According to Belgian Interior Minister Jan Jambon, the cracks were found by cameras using ultrasound technology. The plant will continue operating as usual, Jambon added.
Anti-nuclear activists and German politicians alike have long criticised the nuclear facility, which sits less than 40 miles from the German border.
The reactor was discussed during the first ever Belgium-Germany nuclear meeting that took place last week in Bonn, Germany, where German Greenpeace campaigner Heinz Smital said that his country could do more to pressure neighbor countries about shutting down their nuclear plants.
"The German government could be clearer in how important Belgium's nuclear phaseout is, because there are lots of models on how a nuclear cloud could affect large parts of Germany," he told Deutsche Welle. "Germany is not playing all the cards it could. The government of Austria is taking legal steps against new nuclear constructions in the UK and other countries. I would like to see the German government being more effective in taking concrete steps to get rid of the nuclear threat."

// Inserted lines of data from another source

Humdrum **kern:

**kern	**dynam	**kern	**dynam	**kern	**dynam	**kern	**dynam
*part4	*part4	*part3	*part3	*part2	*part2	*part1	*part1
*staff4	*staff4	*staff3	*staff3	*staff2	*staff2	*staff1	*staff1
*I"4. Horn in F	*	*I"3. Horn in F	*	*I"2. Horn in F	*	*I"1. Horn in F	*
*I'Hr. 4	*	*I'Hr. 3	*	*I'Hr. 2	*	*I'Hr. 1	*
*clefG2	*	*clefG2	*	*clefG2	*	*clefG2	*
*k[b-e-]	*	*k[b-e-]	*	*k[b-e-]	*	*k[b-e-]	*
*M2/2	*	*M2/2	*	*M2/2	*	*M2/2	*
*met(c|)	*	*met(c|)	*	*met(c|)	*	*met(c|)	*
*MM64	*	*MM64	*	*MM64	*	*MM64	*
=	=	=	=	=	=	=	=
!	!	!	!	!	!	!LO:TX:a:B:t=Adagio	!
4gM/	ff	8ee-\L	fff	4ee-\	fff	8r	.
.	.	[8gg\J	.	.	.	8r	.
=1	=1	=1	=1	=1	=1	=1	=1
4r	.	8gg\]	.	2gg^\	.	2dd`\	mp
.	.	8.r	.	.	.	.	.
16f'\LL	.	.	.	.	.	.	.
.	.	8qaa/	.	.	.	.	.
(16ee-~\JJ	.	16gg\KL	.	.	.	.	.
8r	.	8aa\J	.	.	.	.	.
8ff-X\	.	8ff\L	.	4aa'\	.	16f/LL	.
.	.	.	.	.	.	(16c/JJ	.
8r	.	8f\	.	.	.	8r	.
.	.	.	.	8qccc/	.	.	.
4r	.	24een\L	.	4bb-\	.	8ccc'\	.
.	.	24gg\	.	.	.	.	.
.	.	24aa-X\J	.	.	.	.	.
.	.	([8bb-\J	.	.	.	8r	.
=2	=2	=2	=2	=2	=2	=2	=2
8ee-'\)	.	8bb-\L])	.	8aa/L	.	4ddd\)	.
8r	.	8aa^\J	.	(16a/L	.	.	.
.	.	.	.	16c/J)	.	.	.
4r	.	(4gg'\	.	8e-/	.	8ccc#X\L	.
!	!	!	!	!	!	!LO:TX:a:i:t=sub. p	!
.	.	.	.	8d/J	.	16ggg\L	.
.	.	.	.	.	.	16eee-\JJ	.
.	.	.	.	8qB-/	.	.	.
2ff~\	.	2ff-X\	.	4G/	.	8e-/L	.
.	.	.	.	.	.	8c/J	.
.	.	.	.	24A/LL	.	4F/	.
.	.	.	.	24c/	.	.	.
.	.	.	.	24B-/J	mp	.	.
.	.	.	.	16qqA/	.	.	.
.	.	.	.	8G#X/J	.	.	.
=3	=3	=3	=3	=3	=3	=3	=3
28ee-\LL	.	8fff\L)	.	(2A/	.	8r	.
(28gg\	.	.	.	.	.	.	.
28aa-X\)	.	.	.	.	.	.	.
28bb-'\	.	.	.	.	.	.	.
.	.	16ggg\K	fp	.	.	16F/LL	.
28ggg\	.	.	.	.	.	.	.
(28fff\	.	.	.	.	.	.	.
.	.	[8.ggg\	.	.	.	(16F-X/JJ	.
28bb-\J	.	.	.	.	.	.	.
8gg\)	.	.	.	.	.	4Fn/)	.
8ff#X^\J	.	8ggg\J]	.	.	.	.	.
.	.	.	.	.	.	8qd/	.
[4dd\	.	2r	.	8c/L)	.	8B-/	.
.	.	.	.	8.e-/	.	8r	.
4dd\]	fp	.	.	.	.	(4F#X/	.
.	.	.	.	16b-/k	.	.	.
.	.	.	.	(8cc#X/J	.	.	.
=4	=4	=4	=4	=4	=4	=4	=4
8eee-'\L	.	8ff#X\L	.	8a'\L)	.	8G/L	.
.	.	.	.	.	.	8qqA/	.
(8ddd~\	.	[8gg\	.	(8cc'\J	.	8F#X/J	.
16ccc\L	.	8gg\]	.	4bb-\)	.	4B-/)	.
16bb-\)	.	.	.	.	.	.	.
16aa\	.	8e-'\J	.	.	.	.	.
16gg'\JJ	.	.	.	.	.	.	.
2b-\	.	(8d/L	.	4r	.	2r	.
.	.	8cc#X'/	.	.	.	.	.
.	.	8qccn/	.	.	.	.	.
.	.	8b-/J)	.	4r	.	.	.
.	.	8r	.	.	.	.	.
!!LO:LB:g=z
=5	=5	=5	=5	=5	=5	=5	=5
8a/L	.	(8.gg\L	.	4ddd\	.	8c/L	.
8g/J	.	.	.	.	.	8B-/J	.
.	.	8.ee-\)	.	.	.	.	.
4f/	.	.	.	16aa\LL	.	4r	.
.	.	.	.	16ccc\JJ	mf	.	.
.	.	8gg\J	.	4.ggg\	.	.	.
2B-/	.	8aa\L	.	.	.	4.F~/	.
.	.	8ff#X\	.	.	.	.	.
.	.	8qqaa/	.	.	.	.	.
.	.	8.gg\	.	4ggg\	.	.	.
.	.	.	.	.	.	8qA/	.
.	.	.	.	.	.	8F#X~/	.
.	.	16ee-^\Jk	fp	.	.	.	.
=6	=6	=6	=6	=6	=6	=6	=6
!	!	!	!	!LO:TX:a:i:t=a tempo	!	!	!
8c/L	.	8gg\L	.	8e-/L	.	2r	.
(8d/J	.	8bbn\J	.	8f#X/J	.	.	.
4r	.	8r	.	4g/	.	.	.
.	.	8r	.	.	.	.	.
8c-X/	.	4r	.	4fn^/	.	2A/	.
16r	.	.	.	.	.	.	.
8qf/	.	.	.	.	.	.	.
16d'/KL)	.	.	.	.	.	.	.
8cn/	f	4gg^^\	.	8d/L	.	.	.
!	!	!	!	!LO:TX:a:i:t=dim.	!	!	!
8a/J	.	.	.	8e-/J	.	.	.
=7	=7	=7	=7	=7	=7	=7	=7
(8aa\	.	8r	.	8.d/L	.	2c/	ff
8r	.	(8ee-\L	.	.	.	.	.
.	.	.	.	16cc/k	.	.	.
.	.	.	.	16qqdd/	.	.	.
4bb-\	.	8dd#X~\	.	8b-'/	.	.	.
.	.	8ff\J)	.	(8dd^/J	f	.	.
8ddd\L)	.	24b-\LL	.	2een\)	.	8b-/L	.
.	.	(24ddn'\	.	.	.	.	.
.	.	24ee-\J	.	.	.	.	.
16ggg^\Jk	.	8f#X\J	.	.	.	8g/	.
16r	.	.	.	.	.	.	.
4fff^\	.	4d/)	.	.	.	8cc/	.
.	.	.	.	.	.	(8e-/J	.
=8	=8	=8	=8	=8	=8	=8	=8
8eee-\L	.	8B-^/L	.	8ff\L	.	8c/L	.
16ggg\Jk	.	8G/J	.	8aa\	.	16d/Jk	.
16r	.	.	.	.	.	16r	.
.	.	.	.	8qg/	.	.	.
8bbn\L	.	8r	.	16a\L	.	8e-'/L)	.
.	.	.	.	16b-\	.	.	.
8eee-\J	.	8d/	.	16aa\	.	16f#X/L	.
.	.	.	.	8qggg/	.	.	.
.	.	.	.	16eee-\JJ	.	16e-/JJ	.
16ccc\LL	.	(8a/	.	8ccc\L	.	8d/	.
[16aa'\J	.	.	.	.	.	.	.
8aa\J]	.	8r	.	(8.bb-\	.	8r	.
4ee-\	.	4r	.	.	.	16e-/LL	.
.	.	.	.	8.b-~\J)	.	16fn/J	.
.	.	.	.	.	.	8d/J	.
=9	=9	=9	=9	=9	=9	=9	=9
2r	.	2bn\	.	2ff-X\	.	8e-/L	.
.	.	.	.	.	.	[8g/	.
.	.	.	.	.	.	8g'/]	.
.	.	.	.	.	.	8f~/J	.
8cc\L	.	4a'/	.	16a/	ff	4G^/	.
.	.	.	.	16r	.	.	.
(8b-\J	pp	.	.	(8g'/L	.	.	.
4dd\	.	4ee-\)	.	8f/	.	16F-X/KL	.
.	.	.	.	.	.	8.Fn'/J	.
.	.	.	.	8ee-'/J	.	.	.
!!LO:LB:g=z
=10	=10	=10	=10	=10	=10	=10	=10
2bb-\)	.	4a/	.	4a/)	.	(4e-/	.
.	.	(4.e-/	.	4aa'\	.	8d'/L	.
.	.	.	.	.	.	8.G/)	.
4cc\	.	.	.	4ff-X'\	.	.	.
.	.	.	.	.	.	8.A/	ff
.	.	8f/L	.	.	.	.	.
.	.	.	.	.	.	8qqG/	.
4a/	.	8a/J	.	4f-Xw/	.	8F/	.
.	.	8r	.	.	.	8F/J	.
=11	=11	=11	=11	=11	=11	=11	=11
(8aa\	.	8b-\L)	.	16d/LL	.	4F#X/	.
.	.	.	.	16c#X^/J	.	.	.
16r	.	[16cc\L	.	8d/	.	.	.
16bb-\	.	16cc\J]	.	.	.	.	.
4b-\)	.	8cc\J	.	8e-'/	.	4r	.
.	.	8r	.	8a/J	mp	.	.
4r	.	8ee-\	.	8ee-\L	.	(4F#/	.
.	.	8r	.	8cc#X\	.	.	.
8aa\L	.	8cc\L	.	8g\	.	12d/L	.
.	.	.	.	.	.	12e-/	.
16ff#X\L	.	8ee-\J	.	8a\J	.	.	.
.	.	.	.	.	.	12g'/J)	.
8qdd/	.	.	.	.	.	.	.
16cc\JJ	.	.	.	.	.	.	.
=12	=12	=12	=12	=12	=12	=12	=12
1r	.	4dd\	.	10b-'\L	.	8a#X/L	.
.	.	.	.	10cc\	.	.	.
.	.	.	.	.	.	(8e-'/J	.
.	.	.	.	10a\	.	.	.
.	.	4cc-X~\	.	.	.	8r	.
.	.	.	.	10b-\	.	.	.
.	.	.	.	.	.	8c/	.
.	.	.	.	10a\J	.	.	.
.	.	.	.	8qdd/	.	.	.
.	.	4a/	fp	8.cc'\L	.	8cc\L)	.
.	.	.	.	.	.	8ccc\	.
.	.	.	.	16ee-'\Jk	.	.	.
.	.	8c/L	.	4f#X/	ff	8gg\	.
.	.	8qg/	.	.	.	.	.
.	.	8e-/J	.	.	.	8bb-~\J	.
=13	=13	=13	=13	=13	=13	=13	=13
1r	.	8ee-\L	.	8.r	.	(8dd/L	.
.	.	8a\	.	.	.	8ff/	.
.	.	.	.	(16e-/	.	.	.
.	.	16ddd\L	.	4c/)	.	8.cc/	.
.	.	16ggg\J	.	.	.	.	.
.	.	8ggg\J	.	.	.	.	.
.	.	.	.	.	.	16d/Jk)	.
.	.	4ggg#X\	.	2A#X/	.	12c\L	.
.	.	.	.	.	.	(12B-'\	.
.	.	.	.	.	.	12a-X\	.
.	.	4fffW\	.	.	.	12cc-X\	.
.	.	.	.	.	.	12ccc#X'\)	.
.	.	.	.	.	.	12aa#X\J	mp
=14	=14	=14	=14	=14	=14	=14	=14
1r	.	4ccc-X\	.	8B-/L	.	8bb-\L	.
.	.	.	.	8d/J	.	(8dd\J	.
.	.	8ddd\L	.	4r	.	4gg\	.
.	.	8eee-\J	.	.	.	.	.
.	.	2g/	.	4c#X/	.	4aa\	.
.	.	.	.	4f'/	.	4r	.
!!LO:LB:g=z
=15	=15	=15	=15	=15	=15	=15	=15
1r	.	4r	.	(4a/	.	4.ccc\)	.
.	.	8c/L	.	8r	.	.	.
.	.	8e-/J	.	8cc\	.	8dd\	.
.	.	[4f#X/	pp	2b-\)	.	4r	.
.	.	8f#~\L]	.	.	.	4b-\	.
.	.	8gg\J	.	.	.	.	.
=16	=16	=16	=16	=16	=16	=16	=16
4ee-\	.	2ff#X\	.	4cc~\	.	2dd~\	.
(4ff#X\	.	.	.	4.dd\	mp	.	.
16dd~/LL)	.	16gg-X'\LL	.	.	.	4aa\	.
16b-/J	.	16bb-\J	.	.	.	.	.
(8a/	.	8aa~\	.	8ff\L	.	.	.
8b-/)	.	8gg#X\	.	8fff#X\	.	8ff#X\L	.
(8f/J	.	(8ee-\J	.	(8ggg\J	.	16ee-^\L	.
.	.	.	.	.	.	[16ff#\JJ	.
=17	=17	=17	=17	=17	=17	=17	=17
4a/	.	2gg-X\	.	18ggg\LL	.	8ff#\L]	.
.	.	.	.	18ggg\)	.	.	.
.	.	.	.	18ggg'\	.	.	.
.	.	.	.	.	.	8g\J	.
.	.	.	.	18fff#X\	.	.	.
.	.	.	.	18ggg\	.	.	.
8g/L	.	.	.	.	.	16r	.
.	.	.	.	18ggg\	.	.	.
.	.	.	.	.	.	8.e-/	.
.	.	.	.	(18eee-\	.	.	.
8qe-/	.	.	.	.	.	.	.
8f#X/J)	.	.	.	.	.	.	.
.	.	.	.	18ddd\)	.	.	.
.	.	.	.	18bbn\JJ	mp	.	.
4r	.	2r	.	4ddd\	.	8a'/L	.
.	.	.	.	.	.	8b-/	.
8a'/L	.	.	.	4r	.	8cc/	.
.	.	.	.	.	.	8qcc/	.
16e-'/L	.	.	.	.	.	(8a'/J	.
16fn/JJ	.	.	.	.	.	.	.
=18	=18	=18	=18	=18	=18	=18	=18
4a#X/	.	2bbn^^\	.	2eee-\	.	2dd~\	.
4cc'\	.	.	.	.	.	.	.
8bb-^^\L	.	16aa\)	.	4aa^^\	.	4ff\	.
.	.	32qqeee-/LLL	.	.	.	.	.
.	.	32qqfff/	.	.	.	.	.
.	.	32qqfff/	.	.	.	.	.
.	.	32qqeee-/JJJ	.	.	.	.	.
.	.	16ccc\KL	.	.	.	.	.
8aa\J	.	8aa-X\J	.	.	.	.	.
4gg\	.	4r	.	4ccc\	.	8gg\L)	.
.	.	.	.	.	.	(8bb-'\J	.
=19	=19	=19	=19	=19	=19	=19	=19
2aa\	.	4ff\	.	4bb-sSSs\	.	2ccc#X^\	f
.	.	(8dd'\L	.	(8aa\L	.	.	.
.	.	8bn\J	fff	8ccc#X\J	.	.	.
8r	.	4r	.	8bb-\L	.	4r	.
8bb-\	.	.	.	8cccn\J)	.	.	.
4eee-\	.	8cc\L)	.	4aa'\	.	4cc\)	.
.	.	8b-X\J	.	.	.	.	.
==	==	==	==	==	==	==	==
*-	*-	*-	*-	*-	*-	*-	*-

Engie-Electrabel, the operator that conducted the inspection under the auspices of the Belgian Atomic Regulatory Authority (FANC), said that the flaws present no dangers to the plant’s operations, as long as they do not expand, RT reported.
There are three reactors at the plant, which is now more than 40 years old. It has faced a number of incidents and shutdowns due to issues with safety and maintenance.
As of 2015, 3,149 points of damage had been found on the Tihange 2 reactor by nuclear inspectors, according to reports from Belgian newspaper Belga. The Nuclear Stop organization says that the number has risen to 3,219, an increase of 2.2 percent.
Belgium is often forced to extend the lifespan of nuclear reactors while developing other energy sources, as about 39 percent of its electric supply comes from nuclear power.
A November control check also revealed previously undetected microcracks at the Doel 3 nuclear reactor near Antwerp.